[Collection entries]
*** Begin section ***

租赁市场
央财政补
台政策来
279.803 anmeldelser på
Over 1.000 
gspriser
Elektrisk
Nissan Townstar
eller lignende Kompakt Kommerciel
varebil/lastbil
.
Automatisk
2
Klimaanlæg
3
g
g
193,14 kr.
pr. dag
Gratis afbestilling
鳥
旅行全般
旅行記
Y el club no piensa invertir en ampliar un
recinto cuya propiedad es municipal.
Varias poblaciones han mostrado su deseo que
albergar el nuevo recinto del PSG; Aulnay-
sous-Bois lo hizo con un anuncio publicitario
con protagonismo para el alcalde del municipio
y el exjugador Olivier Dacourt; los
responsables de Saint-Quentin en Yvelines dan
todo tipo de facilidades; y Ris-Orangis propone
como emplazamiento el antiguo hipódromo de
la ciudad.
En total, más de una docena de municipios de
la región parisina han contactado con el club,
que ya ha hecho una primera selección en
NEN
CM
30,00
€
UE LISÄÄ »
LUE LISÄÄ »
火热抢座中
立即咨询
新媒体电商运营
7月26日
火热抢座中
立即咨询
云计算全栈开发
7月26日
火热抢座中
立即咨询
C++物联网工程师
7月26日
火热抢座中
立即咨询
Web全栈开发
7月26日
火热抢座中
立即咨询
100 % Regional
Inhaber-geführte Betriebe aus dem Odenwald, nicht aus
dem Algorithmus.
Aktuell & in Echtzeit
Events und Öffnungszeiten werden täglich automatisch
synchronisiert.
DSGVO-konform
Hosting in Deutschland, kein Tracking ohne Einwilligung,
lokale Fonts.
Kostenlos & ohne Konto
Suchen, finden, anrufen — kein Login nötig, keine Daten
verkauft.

*** End section ***

TASK DETAILS
Write the data back out verbatim.

TASK RESPONSE
租赁市场
央财政补
台政策来
279.803 anmeldelser på
Over 1.000 
gspriser
Elektrisk
Nissan Townstar
eller lignende Kompakt Kommerciel
varebil/lastbil
.
Automatisk
2
Klimaanlæg
3
g
g
193,14 kr.
pr. dag
Gratis afbestilling
鳥
旅行全般
旅行記
Y el club no piensa invertir en ampliar un
recinto cuya propiedad es municipal.
Varias poblaciones han mostrado su deseo que
albergar el nuevo recinto del PSG; Aulnay-
sous-Bois lo hizo con un anuncio publicitario
con protagonismo para el alcalde del municipio
y el exjugador Olivier Dacourt; los
responsables de Saint-Quentin en Yvelines dan
todo tipo de facilidades; y Ris-Orangis propone
como emplazamiento el antiguo hipódromo de
la ciudad.
En total, más de una docena de municipios de
la región parisina han contactado con el club,
que ya ha hecho una primera selección en
NEN
CM
30,00
€
UE LISÄÄ »
LUE LISÄÄ »
火热抢座中
立即咨询
新媒体电商运营
7月26日
火热抢座中
立即咨询
云计算全栈开发
7月26日
火热抢座中
立即咨询
C++物联网工程师
7月26日
火热抢座中
立即咨询
Web全栈开发
7月26日
火热抢座中
立即咨询
100 % Regional
Inhaber-geführte Betriebe aus dem Odenwald, nicht aus
dem Algorithmus.
Aktuell & in Echtzeit
Events und Öffnungszeiten werden täglich automatisch
synchronisiert.
DSGVO-konform
Hosting in Deutschland, kein Tracking ohne Einwilligung,
lokale Fonts.
Kostenlos & ohne Konto
Suchen, finden, anrufen — kein Login nötig, keine Daten
verkauft.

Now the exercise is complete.